--- ZITIERTE TEXTSTELLE ---

Czernin

E.L. Edelstein
Ingrid Mitterecker
Christian Mitterecker

Yoram schlägt sich durch

Eine Jugend in der Nazizeit

Mit vierzehn kommt Yoram zur sozialistisch-zionistischen Jugendbewegung „Haschomer Hazair“ und begegnet hier Anna, seiner ersten großen Liebe. Gemeinsam träumen sie von einem unabhängigen jüdischen Staat.

--- AUSZÜGE AUS DATENSÄTZEN ---

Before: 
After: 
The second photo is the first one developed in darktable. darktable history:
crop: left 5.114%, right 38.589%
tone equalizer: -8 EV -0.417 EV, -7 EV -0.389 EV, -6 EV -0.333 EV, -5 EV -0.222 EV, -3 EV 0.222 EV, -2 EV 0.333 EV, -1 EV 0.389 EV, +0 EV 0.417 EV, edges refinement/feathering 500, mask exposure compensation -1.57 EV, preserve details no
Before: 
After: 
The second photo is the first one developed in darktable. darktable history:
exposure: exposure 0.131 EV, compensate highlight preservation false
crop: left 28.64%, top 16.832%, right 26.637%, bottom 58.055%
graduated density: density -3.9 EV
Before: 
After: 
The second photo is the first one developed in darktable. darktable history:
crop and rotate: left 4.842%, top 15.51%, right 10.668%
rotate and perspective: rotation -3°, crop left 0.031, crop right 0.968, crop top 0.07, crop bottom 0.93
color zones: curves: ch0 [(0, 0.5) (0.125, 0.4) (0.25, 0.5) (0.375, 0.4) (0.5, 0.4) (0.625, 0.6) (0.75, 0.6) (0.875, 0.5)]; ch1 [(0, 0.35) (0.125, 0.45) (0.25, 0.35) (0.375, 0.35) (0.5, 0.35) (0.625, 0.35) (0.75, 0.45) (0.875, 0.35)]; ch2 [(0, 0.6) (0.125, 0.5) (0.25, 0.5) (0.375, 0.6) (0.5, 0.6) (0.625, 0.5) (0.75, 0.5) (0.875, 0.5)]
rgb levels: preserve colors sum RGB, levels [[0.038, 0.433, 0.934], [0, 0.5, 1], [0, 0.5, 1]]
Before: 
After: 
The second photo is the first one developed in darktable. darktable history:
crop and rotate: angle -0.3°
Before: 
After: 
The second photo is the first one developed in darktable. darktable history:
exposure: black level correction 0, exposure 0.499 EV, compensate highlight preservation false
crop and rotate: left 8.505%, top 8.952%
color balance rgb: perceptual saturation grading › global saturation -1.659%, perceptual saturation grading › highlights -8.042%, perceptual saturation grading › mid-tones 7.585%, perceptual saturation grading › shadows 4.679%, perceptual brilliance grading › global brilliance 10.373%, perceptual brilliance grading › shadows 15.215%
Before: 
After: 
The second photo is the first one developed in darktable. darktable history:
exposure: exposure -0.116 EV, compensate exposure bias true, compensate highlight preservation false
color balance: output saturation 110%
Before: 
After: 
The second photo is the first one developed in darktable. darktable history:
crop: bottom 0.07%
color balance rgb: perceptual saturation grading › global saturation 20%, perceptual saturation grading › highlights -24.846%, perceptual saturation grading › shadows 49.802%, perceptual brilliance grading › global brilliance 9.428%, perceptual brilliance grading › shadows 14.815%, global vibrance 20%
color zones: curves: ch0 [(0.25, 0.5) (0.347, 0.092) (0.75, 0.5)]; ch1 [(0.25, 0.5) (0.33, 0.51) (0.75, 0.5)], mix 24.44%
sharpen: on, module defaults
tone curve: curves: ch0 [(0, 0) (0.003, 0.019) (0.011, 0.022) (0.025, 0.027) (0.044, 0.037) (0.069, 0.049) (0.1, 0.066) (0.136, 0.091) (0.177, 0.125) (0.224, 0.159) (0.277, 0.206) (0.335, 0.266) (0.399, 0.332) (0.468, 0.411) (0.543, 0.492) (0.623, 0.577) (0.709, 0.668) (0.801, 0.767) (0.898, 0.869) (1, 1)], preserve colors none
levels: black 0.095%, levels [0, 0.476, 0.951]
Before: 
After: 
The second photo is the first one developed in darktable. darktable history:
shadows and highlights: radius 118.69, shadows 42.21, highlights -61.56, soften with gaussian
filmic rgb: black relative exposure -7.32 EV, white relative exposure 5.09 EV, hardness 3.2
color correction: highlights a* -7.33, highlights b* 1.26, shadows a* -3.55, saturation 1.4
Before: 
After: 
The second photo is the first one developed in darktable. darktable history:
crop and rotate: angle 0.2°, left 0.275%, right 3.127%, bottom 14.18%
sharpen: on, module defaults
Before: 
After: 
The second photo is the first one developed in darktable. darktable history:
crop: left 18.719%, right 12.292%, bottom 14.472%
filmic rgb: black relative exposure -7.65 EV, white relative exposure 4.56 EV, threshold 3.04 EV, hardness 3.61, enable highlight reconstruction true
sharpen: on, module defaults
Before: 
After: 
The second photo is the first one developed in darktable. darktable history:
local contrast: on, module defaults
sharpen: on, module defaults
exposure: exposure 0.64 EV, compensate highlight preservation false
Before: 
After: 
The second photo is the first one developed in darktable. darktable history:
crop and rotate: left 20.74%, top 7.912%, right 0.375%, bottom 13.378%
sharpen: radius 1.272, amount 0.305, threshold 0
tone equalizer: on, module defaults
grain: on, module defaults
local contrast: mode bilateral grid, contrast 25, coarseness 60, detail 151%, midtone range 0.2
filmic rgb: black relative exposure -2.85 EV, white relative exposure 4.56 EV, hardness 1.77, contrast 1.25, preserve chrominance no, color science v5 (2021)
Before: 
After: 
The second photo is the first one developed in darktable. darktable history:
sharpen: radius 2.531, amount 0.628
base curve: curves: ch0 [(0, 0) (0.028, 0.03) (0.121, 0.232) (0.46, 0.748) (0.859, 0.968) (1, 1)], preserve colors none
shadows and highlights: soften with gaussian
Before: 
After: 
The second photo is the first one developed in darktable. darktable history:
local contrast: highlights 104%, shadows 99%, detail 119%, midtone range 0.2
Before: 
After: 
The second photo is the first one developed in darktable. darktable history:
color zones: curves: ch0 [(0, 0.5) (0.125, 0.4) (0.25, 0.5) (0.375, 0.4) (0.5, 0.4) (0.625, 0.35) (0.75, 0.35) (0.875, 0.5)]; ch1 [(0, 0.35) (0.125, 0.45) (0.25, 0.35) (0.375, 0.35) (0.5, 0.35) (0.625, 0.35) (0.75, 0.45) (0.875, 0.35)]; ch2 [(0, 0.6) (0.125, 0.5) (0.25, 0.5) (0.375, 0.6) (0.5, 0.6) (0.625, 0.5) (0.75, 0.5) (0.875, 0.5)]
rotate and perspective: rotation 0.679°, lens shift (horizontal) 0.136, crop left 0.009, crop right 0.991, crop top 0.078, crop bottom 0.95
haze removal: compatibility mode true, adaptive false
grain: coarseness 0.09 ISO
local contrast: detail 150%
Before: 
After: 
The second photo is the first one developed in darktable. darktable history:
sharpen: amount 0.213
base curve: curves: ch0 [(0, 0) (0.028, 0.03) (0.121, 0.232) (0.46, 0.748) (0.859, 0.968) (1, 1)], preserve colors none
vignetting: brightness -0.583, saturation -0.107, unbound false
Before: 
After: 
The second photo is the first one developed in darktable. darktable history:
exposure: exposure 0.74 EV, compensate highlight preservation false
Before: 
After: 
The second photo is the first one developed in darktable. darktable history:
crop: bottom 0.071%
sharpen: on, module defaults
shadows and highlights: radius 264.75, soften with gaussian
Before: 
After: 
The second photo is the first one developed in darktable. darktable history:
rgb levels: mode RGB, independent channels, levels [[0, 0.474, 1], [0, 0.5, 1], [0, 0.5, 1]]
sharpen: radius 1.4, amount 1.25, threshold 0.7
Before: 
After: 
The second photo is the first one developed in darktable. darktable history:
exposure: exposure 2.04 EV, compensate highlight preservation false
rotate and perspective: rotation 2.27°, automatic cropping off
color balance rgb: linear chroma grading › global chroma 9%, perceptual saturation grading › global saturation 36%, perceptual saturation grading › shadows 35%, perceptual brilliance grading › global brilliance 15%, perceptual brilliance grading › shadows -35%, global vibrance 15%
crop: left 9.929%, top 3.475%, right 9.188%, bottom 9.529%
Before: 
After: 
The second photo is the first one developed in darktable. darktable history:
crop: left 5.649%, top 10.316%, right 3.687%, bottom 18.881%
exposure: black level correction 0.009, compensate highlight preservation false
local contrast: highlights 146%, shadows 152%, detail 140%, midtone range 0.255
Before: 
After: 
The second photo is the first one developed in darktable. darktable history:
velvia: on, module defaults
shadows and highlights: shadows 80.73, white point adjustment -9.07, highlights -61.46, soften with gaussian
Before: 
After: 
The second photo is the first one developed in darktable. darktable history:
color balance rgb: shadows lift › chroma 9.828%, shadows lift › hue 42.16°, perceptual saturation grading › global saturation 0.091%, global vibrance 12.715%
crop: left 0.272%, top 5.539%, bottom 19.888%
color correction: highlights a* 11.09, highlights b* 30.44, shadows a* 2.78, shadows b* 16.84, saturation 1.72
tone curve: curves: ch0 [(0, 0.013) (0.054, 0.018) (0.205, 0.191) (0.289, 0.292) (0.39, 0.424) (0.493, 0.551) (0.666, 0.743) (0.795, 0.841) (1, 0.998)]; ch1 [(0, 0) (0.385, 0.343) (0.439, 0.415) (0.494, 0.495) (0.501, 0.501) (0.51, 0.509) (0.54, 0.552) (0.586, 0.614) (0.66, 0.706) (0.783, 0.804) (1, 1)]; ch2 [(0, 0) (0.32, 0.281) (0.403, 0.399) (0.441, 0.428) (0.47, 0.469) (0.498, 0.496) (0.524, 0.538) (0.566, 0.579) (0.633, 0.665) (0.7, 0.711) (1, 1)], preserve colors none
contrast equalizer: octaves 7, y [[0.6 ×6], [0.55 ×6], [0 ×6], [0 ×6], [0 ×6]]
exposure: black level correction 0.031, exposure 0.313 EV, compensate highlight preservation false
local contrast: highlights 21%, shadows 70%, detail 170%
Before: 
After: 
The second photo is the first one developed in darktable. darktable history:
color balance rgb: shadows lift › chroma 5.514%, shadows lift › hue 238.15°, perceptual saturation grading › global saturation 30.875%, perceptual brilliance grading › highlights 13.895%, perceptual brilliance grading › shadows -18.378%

---

- _AUFGABE_
Fahre mit dem Text über Yorams Jugend in der Nazizeit im Anschluss an seinen letzten Satz fort.

- _ANTWORT_
November 1938: Nach der „Kristallnacht“ reist Yoram gemeinsam mit Anna und seiner Gruppe auf einem der letzten Schiffe der Jugend-Alija aus. Die Eltern müssen sie in Wien zurücklassen. In Palästina treffen sie wieder auf Gewalt. Doch Yoram erfährt auch ein nie gekanntes Gefühl von Freiheit, „dass man vor nichts Angst zu haben braucht“ – ein Gefühl, das ihn nicht mehr verlassen wird. Das Leben im Kibbuz gemeinsam mit Anna, Geschichten vom Hunger und von der Begeisterung, von der Stille der Landschaft und von der Notwendigkeit, der Möglichkeit sich zu verteidigen. Als er beschließt aus dem Kibbuz auszutreten und als Freiwilliger im britischen Militär aktiv etwas gegen die Nazis zu unternehmen, trennen sich Yorams und Annas Wege. Mehr als fünfzig Jahre später kehrt Yoram Feingold als berühmter Psychiater nach Wien zurück. „Yoram schlägt sich durch“ ist eine authentische Geschichte von der Wehrlosigkeit und vom Sich-Wehren, erzählt nach den Jugenderinnerungen Elieser Ludwig Edelsteins.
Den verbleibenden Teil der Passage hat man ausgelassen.